ТРЕБОВАНИЯ К ЗАДАНИЮ -
#1 Как звали соседа Горбачёва по общежитию, согласно отрывку о перестройке?
#2 Пожалуйста, отредактируйте записи с самого начала до строки с «Personalize cookies» включительно, заменив «Klavierraum» на «Übungsraum» и ничего больше не меняя. Приведите только эти строки.

ИСХОДНЫЙ ТЕКСТ -
• • • • •

Мы стояли в очередях за «Московским комсомольцем», «Огоньком», «Московскими новостями», всматривались в телеэкраны, спорили до хрипоты на кухнях и совершенно не догадывались о конечном замысле этой многоходовой комбинации под названием «перестройка». Не уверен, что и Горбачёв был осведомлён о её сверхзадаче. Михаил Сергеевич в молодости нахватался романтических идей «социализма с человеческим лицом» от своего соседа по общежитию Зденека Млынаржа, ставшего впоследствии диссидентом, деятелем «Пражской весны». Мировоззрение Горбачёва было унавожено прекраснодушными идеями еврокоммунизма, но думаю, увидев результаты собственных реформ, он растерялся. Горбачёв изначально не имел ни твёрдых убеждений, ни плана действий. Из тех же чехословацких событий 1968 года уроков не извлёк не только он, но и в целом советское руководство. Власти СССР просто ввели танки, пригрозили местным вольнодумцам, чтоб не баловались, но системно анализировать произошедшее в Чехословакии не удосужились. А вот хитрован Яковлев, судя по его действиям, осмыслил «Пражскую весну» глубоко, точно оценив деструктивные возможности так называемого образованного класса. Эту разрушительную по своей природе силу он использовал в изощрённой политической игре на полную мощность.

• • • • •

Сохранённые записи:
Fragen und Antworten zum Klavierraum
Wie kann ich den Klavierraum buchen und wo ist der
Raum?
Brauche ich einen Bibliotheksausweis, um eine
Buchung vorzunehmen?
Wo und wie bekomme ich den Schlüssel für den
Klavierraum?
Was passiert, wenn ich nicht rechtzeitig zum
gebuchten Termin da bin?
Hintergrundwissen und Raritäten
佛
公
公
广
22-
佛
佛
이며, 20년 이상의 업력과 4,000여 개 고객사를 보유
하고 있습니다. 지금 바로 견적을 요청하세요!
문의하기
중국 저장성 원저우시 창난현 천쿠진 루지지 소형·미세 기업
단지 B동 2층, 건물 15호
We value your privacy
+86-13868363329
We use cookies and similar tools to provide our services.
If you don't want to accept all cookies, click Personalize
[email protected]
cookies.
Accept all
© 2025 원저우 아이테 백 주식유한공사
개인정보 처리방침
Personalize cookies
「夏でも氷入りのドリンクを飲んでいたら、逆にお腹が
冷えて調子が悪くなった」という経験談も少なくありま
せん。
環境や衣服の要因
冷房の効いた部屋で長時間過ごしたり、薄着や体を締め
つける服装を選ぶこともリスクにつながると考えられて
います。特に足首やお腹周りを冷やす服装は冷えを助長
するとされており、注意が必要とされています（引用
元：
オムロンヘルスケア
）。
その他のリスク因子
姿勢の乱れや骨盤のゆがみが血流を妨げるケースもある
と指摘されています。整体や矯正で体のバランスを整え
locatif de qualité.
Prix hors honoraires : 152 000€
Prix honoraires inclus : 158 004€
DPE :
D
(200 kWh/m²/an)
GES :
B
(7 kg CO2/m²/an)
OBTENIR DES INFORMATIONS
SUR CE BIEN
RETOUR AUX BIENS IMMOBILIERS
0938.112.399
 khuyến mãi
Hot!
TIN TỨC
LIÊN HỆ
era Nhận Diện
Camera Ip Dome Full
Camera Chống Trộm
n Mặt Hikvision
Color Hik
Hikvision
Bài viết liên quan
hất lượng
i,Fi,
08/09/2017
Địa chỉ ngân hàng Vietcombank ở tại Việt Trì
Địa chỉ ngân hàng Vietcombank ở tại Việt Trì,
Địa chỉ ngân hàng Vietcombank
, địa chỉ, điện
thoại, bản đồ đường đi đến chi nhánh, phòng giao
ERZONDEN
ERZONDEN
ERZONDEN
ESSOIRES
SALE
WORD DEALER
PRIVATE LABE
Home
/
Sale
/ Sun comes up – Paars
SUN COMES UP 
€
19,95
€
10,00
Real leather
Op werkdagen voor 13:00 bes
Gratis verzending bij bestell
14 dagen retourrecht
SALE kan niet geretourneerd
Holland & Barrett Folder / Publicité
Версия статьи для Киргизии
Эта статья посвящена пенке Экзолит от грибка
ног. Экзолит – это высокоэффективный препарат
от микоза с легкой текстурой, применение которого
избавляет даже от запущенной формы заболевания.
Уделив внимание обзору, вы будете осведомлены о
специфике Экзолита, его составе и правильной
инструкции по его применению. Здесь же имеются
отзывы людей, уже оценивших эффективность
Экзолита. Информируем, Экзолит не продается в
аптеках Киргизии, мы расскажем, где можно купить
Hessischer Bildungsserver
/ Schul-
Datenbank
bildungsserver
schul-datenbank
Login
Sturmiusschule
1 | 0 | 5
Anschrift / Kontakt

• • • • •

ОТВЕТЫ К УПРАЖНЕНИЮ -
#1 Зденек Млынарж.

#2
Fragen und Antworten zum Übungsraum
Wie kann ich den Übungsraum buchen und wo ist der
Raum?
Brauche ich einen Bibliotheksausweis, um eine
Buchung vorzunehmen?
Wo und wie bekomme ich den Schlüssel für den
Übungsraum?
Was passiert, wenn ich nicht rechtzeitig zum
gebuchten Termin da bin?
Hintergrundwissen und Raritäten
佛
公
公
广
22-
佛
佛
이며, 20년 이상의 업력과 4,000여 개 고객사를 보유
하고 있습니다. 지금 바로 견적을 요청하세요!
문의하기
중국 저장성 원저우시 창난현 천쿠진 루지지 소형·미세 기업
단지 B동 2층, 건물 15호
We value your privacy
+86-13868363329
We use cookies and similar tools to provide our services.
If you don't want to accept all cookies, click Personalize
[email protected]
cookies.
Accept all
© 2025 원저우 아이테 백 주식유한공사
개인정보 처리방침
Personalize cookies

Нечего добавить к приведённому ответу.